Metaphysics is the investigation of the world outside of us via our minds rather than via our senses. It ultimately amounts to a denial of the world as we see it because it always claims that there is always something higher and somehow more "real" that lies behind what we are capable of sensing. Because we cannot sense this extra layer of reality, the correct organ for its investigation is held to be the mind.

And metaphysics, by and large, is dead.

Metaphysics died under the assault of modern science. Scientists hold that the only things that can be truly known about the world are those that we can sense and record and so prove. Science aims to produce truth-claims of the sort, "Under X conditions, Y will occur". Such claims have an incredible plausibility because they can be repeated. The metaphysicians never managed to create anything of this sort; nothing they ever said could be proved in the real world. And as we humans always must remain part of the real world and grounded much more firmly in it than in the realm of thought, the victory of science was inevitable.

The most basic and oldest metaphysical idea of all is the idea of God. It was hence no coincidence that when Nietzsche said that God is dead he really meant - as I have explained in that writeup - that metaphysics was dead. Cicero said that the idea of the existence of gods is "engraved in the minds of all men", and Hannah Arendt has suggested that the idea of God stems from our ability to think. What she means by this is that God - and metaphysical concepts - stem from our ability to think beyond what we can actually sense, and to imagine perfection; in politics, we call this utopia, but in spiritual terms this perfection is God. The fallacy is to imagine that just because perfection exists theoretically in our minds, it also exists out there somehow as a part of reality.

Because these things cannot actually be found in reality, metaphysics had to hold they could be demonstrated by reason.
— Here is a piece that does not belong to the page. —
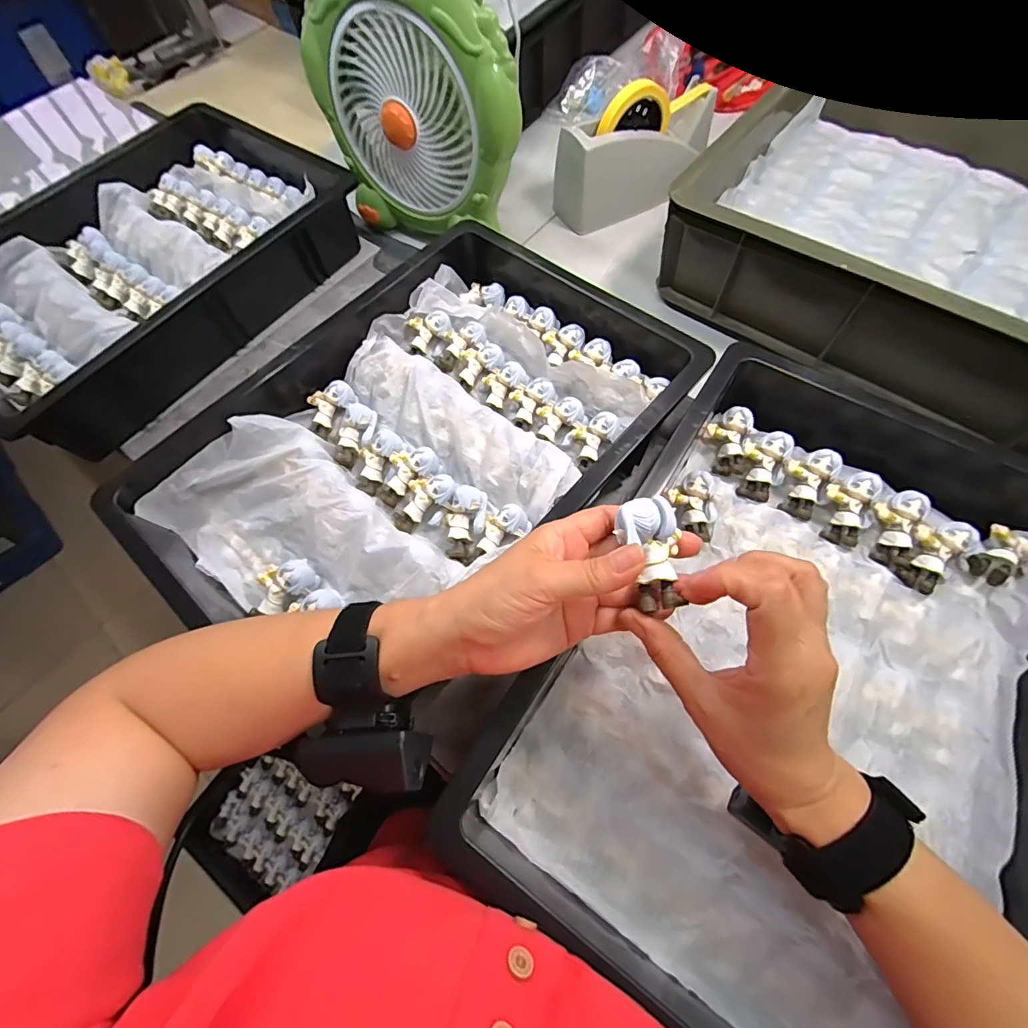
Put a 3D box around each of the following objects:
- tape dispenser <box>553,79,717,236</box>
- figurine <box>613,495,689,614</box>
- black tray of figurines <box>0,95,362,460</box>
[{"bbox_3d":[0.156,-0.439,0.572,0.200,0.110,0.056,-20,66,-5],"label":"tape dispenser"},{"bbox_3d":[0.074,0.022,0.254,0.037,0.024,0.057,5,68,5],"label":"figurine"},{"bbox_3d":[-0.453,-0.311,0.566,0.372,0.088,0.442,34,72,17],"label":"black tray of figurines"}]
But metaphysics proved self-defeating because of the strength of the claims it made about what could it could discover. Plato used to say that a grounding in mathematics was essential to a study of philosophy, and for millenia the illusion persisted that the products of our thought could have the same factuality as the fact that 2 + 2 = 4 or of the existence of some object that you and I can both perceive and agree exists. But the products of rational thought alone, like God or the Platonic forms, can never achieve the level of verifiability of scientific truths.
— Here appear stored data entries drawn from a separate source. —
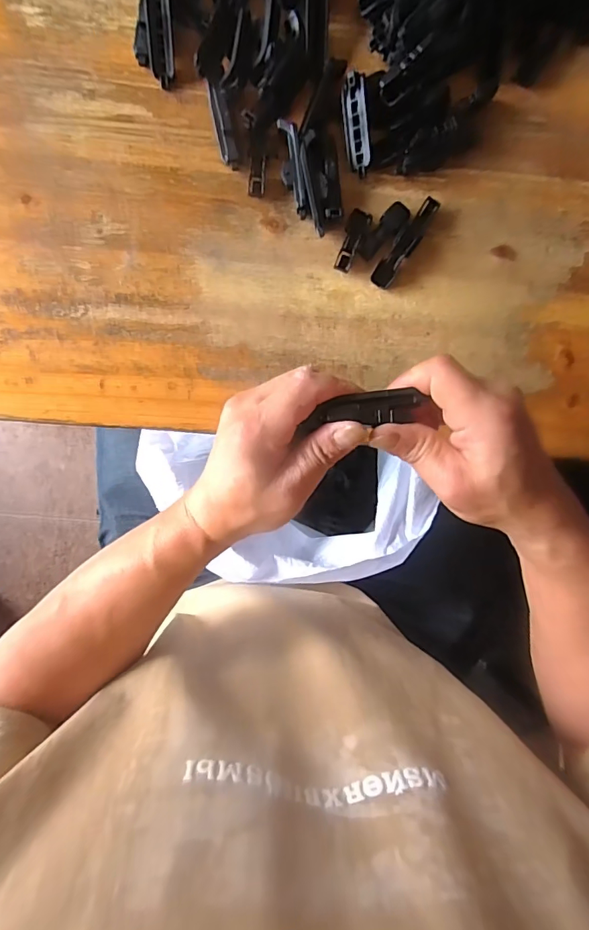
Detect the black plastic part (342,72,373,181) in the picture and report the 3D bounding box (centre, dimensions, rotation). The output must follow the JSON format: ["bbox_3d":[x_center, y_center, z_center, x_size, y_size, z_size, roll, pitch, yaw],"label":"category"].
[{"bbox_3d":[0.050,-0.270,0.368,0.019,0.011,0.070,-11,103,-5],"label":"black plastic part"}]

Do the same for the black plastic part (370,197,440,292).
[{"bbox_3d":[0.092,-0.182,0.375,0.017,0.016,0.082,36,86,-3],"label":"black plastic part"}]

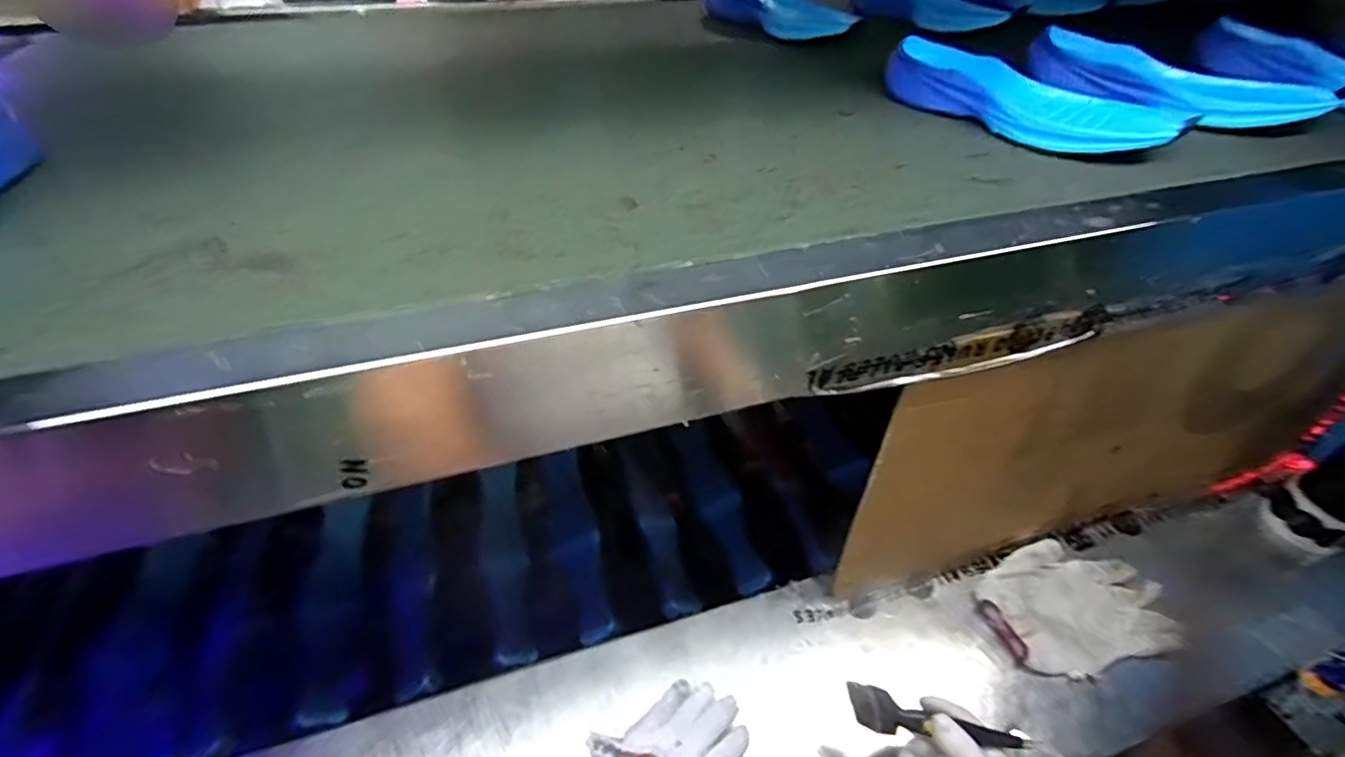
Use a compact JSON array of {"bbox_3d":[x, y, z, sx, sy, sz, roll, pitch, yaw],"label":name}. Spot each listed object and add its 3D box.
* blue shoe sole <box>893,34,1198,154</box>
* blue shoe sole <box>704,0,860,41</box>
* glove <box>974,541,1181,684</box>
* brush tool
[{"bbox_3d":[0.303,-0.244,0.523,0.253,0.047,0.088,30,51,28],"label":"blue shoe sole"},{"bbox_3d":[0.138,-0.480,0.757,0.079,0.044,0.236,-34,53,-31],"label":"blue shoe sole"},{"bbox_3d":[0.402,0.229,0.595,0.168,0.026,0.130,-12,44,-12],"label":"glove"},{"bbox_3d":[0.208,0.278,0.468,0.142,0.006,0.030,17,75,2],"label":"brush tool"}]

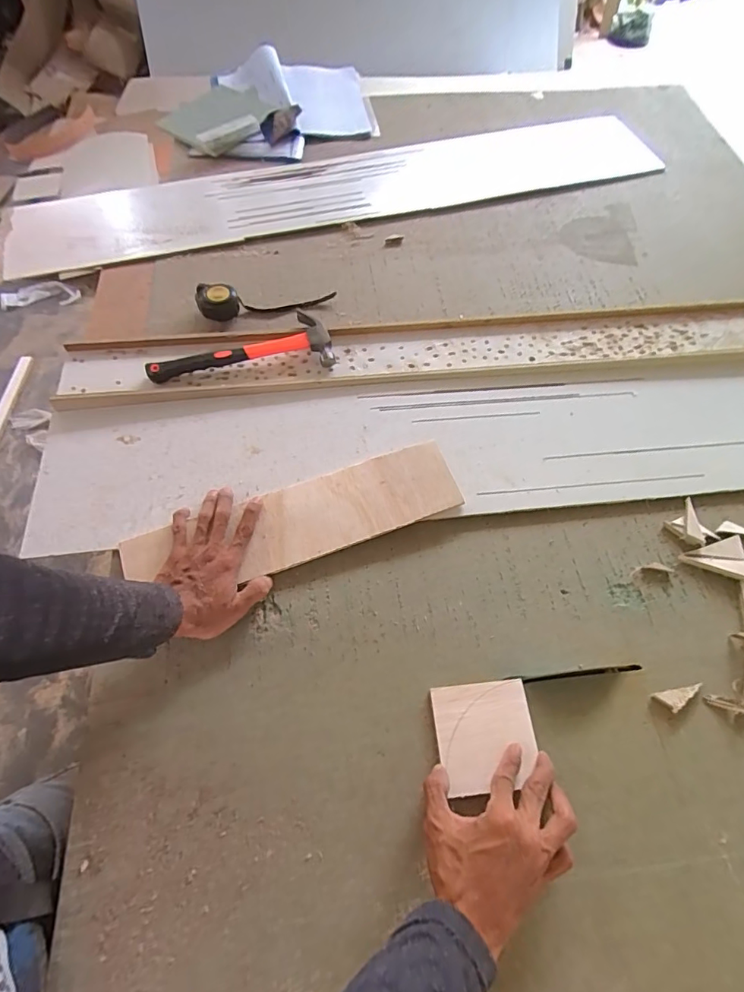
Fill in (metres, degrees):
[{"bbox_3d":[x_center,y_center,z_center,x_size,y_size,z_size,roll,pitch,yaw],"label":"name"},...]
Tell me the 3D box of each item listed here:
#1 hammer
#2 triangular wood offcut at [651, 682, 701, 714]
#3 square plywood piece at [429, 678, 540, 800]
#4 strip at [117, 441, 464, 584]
[{"bbox_3d":[-0.196,-0.228,0.722,0.272,0.032,0.106,-7,64,-4],"label":"hammer"},{"bbox_3d":[0.336,0.220,0.521,0.055,0.013,0.021,-9,64,-5],"label":"triangular wood offcut"},{"bbox_3d":[0.117,0.245,0.492,0.099,0.005,0.097,-6,64,-3],"label":"square plywood piece"},{"bbox_3d":[-0.095,0.031,0.595,0.408,0.014,0.104,-17,65,-8],"label":"strip"}]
Modern science shattered this illusion by redefining the notion of truth and claiming that only that which can be proved in reality through empirical investigation can be held to be true; all is to be doubted and investigated. And because metaphysics could never produce experiments that could be replicated, the trains of mental reasoning it produced looked entirely irrelevant to an understanding of the world.

The problem faced by metaphysics lay in the fact it confounded two types of truth. Science has as its correct field of investigation the empirical world that we can sense, but it has nothing to say about ultimate questions of meaning. This is one type of truth. Science deals with what exists without ever asking why it exists - what made it exist, what its purpose is, what will ultimately cause it to cease to exist and why; this is another type of truth. Claiming that we could know the answers to these questions in the same way that we can know that science's products are true was the greatest error made by the metaphysicians, and is why the rise of modern science so completely discredited them. This was part and parcel of philosophy's descent into ignominy, and it was highly dangerous because it simply removed the most fundamental questions facing us about the world and meaning from the field of human enquiry.

In the last century, some philosophers attempted to move "beyond metaphysics" by redefining its search for truth. Foremost among them was Martin Heidegger, who said that metaphysics should be seen as a form of poetry. Poetry is the perfect example of a thing that gives life meaning and vitality without ever trying to prove anything; nobody would claim that poetry is useless because it cannot be proven to be true. Heidegger went on to support Nazism, causing the indignant outrage of posterity; yet he was merely the most systematic representative of modern, scientific man, who shed all his prior beliefs that could not be proven and plunged into the task of finding meaning within himself, like a poet. Once we accept that meaning - and hence how people should live with one another - cannot be proven, there is no recourse but the retreat to a commitment to an arbitrary value system.

And this is why are playing with fire.